Kochi:Lulu Convention and Exhibition Centre Pvt Ltd (LCEC), the flagship hospitality venture of Lulu Group in India, is steadily progressing on the path to financial recovery, with net losses narrowing for the second consecutive year.
The company reported a loss of Rs138.21 crore in FY25, a significant improvement from Rs151.03 crore in FY24 and Rs172.30 crore in FY23—indicating a sustained shift towards operational breakeven.
This improving trend is underpinned by consistent revenue growth, improved cost management, and a strategic focus on enhancing the performance of both its hotel and convention segments.
Debt restructuring
In a major development during FY25, Lulu Convention Centre – LCEC, closed its external commercial borrowings (ECB) in April 2025, eliminating associated foreign exchange risks and reducing overall debt pressure. This was facilitated by a Rs500 crore equity infusion from promoters Yusuff Ali and Ashraf Ali, reflecting the Lulu Group’s strong financial commitment and long-term vision for the project.

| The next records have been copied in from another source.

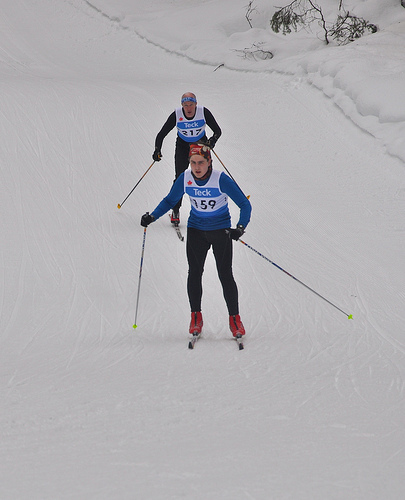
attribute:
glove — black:
[134, 207, 157, 236]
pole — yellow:
[110, 188, 161, 346]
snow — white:
[249, 60, 328, 122]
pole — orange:
[90, 154, 160, 221]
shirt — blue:
[148, 145, 262, 250]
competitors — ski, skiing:
[107, 52, 279, 376]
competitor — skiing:
[110, 154, 301, 344]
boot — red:
[178, 300, 226, 334]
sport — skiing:
[34, 54, 327, 499]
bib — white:
[188, 192, 227, 218]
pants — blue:
[156, 205, 243, 357]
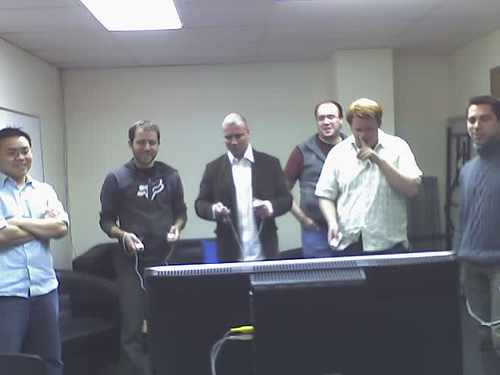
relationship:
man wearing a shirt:
[315, 97, 423, 259] [314, 128, 424, 251]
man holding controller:
[98, 121, 186, 373] [120, 224, 175, 290]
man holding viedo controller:
[192, 110, 293, 262] [216, 199, 270, 250]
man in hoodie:
[98, 121, 186, 373] [98, 159, 188, 257]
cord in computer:
[211, 324, 257, 374] [144, 252, 463, 372]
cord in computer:
[211, 324, 257, 374] [143, 236, 468, 368]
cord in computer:
[223, 324, 257, 343] [144, 252, 463, 372]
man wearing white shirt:
[192, 110, 293, 262] [225, 142, 266, 263]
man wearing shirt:
[98, 121, 186, 373] [94, 156, 190, 252]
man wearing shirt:
[0, 122, 75, 372] [0, 170, 71, 297]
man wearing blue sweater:
[445, 92, 499, 373] [450, 139, 499, 264]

With the closure of ECB, Lulu Convention Centre has taken a crucial step towards financial stability, while creating room for better debt servicing and improved credit profile going forward.
Growth across key metrics
Total operating income grew to Rs236.67 crore in FY25, up from Rs209.90 crore in FY24 and Rs204.48 crore in FY23. Revenue from the convention centre rose by 14 per cent year-on-year, reaching Rs87.76 crore, while room rental income grew 9.6 per cent, supported by an 11.5 per cent increase in the average room rate (ARR) to Rs14,099. Occupancy remained stable at 62.67 per cent.
Hyatt partnership
LCEC operates under the “Grand Hyatt” brand through a long-term management agreement with Hyatt International. This association brings global standards of hospitality, operational excellence, and strong international visibility.
The Grand Hyatt Bolgatty—with 264 rooms, 4 luxury villas, 2 houseboats, and an 11,090 pax convention capacity—remains one of India’s largest and most iconic hospitality and convention assets.
Promoter support
The Lulu Group, led by Managing Director Yusuff Ali, has consistently supported LCEC through both equity infusions and unsecured loans, which stood at Rs366.89 crore as of March 31, 2025. Of this, Rs72.40 crore is subordinated to bank debt, further reinforcing financial flexibility and lender comfort.
The group’s long-standing presence in the global retail and hospitality space, particularly across GCC countries, India, and Southeast Asia, lends credibility, market access, and operational strength to LCEC’s future.
Outlook stable
CARE Ratings has maintained a Stable outlook for LCEC, citing the company’s strong promoter backing, growing revenues, and the recent closure of ECBs as key positives. With debt obligations better aligned with projected cash flows from FY26 and both occupancy and ARR improving, LCEC is positioned to move steadily toward sustainable profitability.